Defending Early Decision Policies

A columnist for The New York Times has again voiced his displeasure with Early Decision policies.

There he goes again. In a tirade in The New York Times entitled “Merit Aid (or Lack Thereof) Makes Early Decision Ever Murkier,” Ron Lieber writes “Early decision isn’t binding, and Northeastern should say so on its website, using those same italics that are already there. (It is indeed as plain as day on one of the actual early decision agreements the school eventually asks students, high school counselors and parents to sign.)” As our readers may recall, Mr. Lieber wrote a similar editorial attacking the binding nature of Early Decision policies. And while Mr. Lieber does indeed raise some valid points about, say, the flaws of Net Price Calculators, which colleges are required to maintain on their websites as a matter of law (here’s Northeastern’s Net Price Calculator), his argument that Early Decision isn’t binding is oversimplified and will only serve to make the highly selective college admissions process more stressful for all.

And why? Because Early Decision is binding and to suggest it is not only sews confusion. Is there an exception to the binding nature of Early Decision policies? Yes, and students read this fine print before they submit their Early Decision application. In the rare instance a university, like Northeastern, is not able to meet the demonstrated financial need of an applicant, that student will not be required to attend.

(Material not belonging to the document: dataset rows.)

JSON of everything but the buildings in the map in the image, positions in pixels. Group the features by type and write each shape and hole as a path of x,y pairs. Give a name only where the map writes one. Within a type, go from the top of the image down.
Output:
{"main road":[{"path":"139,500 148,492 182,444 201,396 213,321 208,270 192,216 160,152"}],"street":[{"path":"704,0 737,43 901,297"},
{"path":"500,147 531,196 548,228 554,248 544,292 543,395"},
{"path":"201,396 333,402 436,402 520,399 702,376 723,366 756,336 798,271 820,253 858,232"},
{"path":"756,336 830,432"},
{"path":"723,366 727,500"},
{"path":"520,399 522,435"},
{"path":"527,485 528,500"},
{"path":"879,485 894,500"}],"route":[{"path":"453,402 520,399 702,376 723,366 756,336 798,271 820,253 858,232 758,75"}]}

As Mr. Lieber writes himself, “This isn’t a contract that schools try to enforce through some kind of legal mechanism, and each year, 2 to 3 percent of the people who get into Northeastern via early decision decline the offer, mostly for financial reasons.” Read that again. 2-3%. These folks are the exception to the rule, not the rule.

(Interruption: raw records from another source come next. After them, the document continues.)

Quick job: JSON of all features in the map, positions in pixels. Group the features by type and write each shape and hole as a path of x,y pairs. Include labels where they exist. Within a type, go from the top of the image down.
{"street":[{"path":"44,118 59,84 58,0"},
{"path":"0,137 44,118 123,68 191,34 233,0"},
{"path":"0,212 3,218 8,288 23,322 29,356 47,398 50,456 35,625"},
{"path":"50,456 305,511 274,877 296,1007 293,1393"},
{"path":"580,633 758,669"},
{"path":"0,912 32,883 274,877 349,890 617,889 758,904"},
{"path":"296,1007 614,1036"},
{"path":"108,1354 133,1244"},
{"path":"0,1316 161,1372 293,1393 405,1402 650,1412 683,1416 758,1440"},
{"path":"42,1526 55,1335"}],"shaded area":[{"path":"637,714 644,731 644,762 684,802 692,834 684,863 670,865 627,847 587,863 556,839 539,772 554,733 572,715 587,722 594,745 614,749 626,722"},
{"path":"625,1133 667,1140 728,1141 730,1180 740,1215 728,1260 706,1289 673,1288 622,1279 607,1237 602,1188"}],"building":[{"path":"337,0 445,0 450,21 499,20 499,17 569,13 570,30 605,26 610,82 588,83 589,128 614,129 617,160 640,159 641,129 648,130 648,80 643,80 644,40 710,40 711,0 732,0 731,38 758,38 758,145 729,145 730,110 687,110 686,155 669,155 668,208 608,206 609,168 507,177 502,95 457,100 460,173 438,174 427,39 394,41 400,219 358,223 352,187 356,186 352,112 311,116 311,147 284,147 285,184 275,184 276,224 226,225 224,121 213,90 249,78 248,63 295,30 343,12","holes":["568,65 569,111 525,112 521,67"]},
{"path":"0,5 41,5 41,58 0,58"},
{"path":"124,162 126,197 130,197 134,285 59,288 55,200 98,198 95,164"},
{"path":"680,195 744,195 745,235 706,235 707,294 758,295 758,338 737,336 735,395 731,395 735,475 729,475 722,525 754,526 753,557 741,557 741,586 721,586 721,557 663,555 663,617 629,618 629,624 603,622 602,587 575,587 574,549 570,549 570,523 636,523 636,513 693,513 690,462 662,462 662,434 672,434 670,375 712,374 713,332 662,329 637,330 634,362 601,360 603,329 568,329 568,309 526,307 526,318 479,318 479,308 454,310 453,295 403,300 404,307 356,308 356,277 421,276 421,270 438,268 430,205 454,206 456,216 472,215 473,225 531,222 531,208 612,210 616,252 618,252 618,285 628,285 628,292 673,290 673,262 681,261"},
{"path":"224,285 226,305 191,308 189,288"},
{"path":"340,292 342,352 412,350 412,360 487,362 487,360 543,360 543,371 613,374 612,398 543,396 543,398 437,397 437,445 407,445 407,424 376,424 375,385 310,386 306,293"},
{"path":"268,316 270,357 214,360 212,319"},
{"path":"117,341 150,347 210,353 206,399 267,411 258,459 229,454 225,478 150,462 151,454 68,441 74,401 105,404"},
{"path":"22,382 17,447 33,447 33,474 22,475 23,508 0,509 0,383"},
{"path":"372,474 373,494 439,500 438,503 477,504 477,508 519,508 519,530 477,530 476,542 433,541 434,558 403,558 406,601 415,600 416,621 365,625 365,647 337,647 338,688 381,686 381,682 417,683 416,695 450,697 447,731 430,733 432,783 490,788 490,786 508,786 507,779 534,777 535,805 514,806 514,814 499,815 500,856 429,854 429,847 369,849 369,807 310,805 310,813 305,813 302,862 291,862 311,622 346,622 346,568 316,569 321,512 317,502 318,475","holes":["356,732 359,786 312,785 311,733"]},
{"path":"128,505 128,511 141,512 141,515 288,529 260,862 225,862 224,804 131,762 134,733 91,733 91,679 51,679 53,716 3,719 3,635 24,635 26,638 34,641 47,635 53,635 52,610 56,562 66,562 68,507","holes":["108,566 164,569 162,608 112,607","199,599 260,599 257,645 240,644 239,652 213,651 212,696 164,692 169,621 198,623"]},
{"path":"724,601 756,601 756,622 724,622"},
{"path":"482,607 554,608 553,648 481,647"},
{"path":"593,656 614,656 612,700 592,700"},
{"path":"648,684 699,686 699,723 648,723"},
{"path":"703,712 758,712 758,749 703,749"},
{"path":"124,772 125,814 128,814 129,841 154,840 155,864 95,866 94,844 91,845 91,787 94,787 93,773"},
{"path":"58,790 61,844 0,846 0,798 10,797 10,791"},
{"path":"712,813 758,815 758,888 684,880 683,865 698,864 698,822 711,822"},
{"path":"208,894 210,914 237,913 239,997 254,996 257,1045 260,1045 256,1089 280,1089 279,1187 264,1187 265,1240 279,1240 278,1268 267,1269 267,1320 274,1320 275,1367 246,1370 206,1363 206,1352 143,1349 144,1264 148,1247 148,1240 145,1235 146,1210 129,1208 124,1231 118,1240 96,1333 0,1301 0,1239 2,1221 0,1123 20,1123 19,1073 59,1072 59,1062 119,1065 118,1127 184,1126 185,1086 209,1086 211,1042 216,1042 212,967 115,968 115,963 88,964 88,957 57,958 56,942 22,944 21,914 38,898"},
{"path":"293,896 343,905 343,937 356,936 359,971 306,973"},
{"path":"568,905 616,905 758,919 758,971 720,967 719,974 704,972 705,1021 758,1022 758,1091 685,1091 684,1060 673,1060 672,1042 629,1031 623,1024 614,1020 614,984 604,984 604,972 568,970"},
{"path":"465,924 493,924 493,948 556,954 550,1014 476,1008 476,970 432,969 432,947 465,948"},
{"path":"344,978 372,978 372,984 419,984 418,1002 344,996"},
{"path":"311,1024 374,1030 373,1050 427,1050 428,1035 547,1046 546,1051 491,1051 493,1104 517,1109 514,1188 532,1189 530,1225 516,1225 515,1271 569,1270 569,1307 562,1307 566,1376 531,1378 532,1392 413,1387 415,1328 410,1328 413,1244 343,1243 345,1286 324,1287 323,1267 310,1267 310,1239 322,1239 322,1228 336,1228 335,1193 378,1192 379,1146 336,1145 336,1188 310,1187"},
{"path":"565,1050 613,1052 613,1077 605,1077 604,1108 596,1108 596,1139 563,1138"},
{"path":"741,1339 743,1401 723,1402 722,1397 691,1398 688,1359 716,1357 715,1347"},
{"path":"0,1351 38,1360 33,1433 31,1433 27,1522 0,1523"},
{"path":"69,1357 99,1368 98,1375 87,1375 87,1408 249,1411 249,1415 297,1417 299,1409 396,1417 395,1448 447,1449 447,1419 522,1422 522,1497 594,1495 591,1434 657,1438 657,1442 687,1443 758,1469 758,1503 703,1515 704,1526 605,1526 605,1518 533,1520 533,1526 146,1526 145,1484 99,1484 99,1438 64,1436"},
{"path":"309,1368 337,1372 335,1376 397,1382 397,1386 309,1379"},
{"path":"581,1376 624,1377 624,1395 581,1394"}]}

Mr. Lieber is right that an Early Decision commitment is not legally binding. But we would challenge Mr. Lieber to identify a school that has ever made such an argument — that it is legally binding. If a 20-something commits via text to going on a date with another 20-something but ultimately backs out, it’s not right. Yet it’s not a violation of law. It was a commitment this 20-something made, a commitment they didn’t honor. In the case of elite college admissions, students are expected to honor their commitments — even if it’s not a matter of law. And just like in dating, if word gets out that you don’t honor your commitments, well, chaos can ensue.

Should the fine print that students can wiggle out of their Early Decision commitments if the college can’t meet their demonstrated financial need be in bigger, bold font on the websites of colleges? Sure. But, Mr. Lieber, let’s not make the argument that colleges have ever argued Early Decision is legally binding. And let’s not make the argument that an Early Decision commitment, essentially, isn’t worth the paper it’s written on if it’s not legally binding — because that couldn’t be further from the truth.

As Northeastern writes on its admissions website, “For students whose unequivocal first choice is Northeastern, we recommend you consider applying Early Decision. To recognize that Early Decision students make a commitment to us, we’re making a commitment to you by offering additional benefits to those considering applying Early Decision and to those who are ultimately admitted through the Early Decision program.” Like many selective and highly selective universities, Northeastern loves applicants who show their love to them by applying Early Decision — and that love is rewarded at a higher rate than for candidates who do not make such a commitment by applying Regular Decision.